◆ Descrição da tarefa ◆
Pode extrair dos itens abaixo, sem qualquer alteração, todas as linhas desde a que contém "Destination packing lists" até a que contém "Sources & verification", incluindo ambas?

[Dados para análise]

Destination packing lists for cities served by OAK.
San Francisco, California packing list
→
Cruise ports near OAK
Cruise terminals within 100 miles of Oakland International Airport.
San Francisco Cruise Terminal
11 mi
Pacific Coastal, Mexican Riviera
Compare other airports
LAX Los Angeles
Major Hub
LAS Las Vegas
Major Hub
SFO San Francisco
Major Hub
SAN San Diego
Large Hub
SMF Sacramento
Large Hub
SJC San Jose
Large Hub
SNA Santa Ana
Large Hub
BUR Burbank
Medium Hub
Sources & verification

[/Dados para análise]
[Dados para análise]

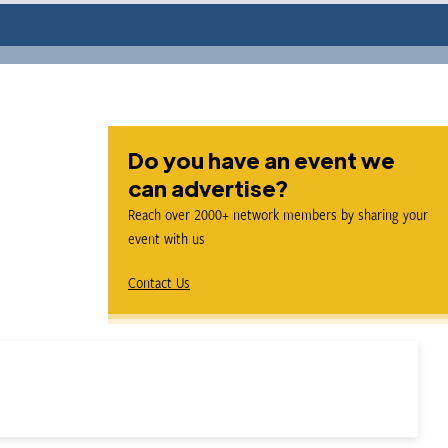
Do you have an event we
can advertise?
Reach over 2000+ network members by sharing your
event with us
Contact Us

[/Dados para análise]

◆ Resposta ◆
Destination packing lists for cities served by OAK.
San Francisco, California packing list
→
Cruise ports near OAK
Cruise terminals within 100 miles of Oakland International Airport.
San Francisco Cruise Terminal
11 mi
Pacific Coastal, Mexican Riviera
Compare other airports
LAX Los Angeles
Major Hub
LAS Las Vegas
Major Hub
SFO San Francisco
Major Hub
SAN San Diego
Large Hub
SMF Sacramento
Large Hub
SJC San Jose
Large Hub
SNA Santa Ana
Large Hub
BUR Burbank
Medium Hub
Sources & verification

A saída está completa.